*** PROVIDED DATA ***

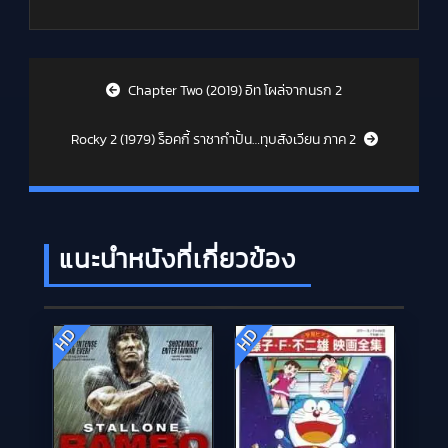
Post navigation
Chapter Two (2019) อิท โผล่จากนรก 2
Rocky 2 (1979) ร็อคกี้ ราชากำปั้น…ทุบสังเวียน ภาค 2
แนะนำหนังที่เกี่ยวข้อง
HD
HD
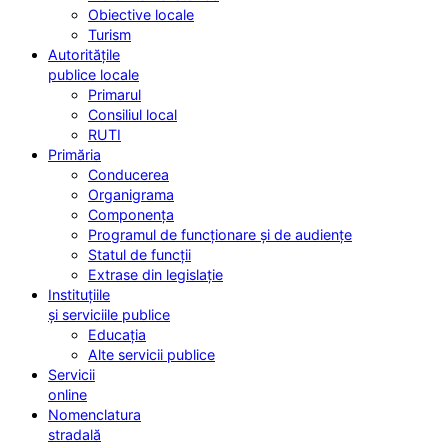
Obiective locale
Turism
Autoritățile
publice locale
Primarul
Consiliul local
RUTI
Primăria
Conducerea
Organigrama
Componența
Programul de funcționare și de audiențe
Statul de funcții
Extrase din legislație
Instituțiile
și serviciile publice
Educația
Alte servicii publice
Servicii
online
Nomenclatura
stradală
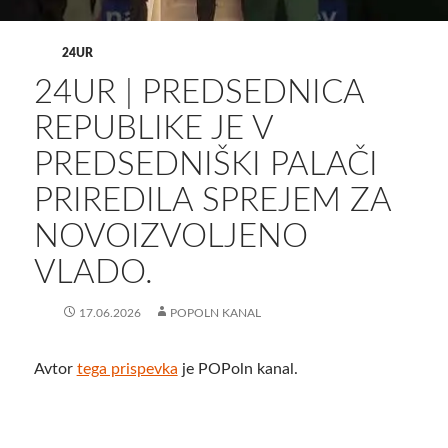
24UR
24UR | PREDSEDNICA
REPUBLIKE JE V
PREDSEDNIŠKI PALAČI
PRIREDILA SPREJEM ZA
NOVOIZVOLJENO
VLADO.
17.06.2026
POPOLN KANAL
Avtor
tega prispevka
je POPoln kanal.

*** End of PROVIDED DATA ***
*** PROVIDED DATA ***

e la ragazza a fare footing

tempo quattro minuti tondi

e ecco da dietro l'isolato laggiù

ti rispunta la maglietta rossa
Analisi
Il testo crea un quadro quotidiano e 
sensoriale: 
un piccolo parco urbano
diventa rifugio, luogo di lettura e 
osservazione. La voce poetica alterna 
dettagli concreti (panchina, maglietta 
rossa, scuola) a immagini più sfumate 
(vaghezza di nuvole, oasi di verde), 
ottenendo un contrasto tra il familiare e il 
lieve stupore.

*** End of PROVIDED DATA ***

[EXERCISE DESCRIPTION]
Copy the listing above word for word, from the line with "Post navigation" to the line with "je POPoln kanal.", including both of those lines. Leave the pictures out of your answer.

[WRITTEN REPLY]
Post navigation
Chapter Two (2019) อิท โผล่จากนรก 2
Rocky 2 (1979) ร็อคกี้ ราชากำปั้น…ทุบสังเวียน ภาค 2
แนะนำหนังที่เกี่ยวข้อง
HD
HD
Obiective locale
Turism
Autoritățile
publice locale
Primarul
Consiliul local
RUTI
Primăria
Conducerea
Organigrama
Componența
Programul de funcționare și de audiențe
Statul de funcții
Extrase din legislație
Instituțiile
și serviciile publice
Educația
Alte servicii publice
Servicii
online
Nomenclatura
stradală
24UR
24UR | PREDSEDNICA
REPUBLIKE JE V
PREDSEDNIŠKI PALAČI
PRIREDILA SPREJEM ZA
NOVOIZVOLJENO
VLADO.
17.06.2026
POPOLN KANAL
Avtor
tega prispevka
je POPoln kanal.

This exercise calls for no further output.